What you should do - How many lines in the entries contain the string "task"? Reply with the number alone.

Dataset records:
+ + + + + + +
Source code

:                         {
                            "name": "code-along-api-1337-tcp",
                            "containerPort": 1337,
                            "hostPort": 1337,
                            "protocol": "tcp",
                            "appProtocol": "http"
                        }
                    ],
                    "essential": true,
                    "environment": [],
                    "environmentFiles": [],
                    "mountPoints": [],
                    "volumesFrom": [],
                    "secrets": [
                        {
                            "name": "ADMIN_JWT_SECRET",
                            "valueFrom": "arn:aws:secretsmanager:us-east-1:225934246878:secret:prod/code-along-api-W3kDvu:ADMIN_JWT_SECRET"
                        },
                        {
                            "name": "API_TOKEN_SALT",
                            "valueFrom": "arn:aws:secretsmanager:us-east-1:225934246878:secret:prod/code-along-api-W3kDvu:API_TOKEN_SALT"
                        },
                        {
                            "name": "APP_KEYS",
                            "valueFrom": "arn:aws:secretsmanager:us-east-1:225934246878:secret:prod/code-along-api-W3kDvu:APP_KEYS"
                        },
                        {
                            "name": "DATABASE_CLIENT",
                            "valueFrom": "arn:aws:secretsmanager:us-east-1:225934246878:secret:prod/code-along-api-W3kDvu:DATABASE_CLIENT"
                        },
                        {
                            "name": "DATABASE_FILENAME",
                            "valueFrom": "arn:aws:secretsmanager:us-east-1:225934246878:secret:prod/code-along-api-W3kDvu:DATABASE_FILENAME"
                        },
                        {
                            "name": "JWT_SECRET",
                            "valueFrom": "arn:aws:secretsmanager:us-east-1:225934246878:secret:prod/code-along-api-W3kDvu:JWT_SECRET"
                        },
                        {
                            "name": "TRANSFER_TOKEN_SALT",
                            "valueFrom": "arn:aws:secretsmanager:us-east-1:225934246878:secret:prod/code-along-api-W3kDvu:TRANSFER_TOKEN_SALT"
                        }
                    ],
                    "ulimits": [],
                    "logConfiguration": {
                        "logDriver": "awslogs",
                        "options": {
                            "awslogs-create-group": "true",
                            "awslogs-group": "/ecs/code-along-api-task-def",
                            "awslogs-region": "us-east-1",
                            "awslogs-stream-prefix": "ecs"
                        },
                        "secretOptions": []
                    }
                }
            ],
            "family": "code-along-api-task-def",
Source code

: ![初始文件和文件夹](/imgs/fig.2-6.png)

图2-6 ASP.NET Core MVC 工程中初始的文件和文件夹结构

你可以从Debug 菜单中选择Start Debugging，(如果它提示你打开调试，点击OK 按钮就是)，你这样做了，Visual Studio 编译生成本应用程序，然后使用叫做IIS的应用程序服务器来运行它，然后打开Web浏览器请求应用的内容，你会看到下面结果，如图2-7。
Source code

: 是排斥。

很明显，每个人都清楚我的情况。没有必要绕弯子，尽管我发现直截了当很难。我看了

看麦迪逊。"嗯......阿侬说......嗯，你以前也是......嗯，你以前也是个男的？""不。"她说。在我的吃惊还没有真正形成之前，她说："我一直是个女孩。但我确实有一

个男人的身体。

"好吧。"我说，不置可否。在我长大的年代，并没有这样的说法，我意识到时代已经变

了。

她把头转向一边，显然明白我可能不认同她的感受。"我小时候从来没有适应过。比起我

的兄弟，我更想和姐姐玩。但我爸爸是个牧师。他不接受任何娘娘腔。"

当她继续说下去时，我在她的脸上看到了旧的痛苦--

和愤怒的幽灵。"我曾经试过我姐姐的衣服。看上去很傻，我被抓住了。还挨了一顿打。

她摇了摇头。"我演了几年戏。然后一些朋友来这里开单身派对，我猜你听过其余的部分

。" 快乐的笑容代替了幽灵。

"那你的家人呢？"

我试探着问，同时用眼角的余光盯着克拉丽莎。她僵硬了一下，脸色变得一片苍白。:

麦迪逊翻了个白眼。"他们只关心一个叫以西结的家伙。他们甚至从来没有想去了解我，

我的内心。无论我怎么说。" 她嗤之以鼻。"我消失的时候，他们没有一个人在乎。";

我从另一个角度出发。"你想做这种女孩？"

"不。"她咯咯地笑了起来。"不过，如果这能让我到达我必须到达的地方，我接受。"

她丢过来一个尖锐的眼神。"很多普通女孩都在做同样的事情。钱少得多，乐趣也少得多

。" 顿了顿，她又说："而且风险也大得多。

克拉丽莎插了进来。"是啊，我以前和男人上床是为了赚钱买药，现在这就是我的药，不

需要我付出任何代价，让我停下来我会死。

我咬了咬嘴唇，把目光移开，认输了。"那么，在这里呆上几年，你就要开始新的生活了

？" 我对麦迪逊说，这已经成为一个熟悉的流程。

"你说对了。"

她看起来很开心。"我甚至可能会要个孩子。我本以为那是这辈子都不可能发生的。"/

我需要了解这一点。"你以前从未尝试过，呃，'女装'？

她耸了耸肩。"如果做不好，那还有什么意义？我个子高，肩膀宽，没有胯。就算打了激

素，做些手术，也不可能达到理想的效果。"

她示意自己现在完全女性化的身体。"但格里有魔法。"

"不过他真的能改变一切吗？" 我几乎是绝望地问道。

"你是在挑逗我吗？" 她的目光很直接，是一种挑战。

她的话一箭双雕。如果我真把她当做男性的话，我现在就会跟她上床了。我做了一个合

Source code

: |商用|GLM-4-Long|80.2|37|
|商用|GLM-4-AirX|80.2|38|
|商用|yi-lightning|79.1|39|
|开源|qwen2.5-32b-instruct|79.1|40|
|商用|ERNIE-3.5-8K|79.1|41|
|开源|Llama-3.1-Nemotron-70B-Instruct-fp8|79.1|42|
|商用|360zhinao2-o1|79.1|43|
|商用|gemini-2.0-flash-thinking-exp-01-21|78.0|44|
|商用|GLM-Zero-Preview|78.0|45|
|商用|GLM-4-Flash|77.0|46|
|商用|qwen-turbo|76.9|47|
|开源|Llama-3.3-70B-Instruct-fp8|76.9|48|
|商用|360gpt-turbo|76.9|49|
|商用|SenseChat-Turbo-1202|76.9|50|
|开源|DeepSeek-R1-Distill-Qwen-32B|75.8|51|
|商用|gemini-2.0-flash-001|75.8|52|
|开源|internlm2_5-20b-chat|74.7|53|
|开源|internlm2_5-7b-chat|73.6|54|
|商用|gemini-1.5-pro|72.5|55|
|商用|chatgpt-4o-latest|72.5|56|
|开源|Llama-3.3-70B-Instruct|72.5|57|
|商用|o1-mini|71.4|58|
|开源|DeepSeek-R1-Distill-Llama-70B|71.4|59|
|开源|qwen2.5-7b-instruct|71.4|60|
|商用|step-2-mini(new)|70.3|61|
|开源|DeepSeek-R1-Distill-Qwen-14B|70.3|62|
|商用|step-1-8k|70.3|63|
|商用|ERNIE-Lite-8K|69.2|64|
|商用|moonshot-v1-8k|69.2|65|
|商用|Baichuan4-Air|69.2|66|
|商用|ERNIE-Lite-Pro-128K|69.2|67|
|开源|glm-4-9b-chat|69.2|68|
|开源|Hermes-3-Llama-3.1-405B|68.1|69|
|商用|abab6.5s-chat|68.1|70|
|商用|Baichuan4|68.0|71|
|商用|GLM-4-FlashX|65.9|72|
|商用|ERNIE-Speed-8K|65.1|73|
+ + + + + + +
Solution to the problem - 2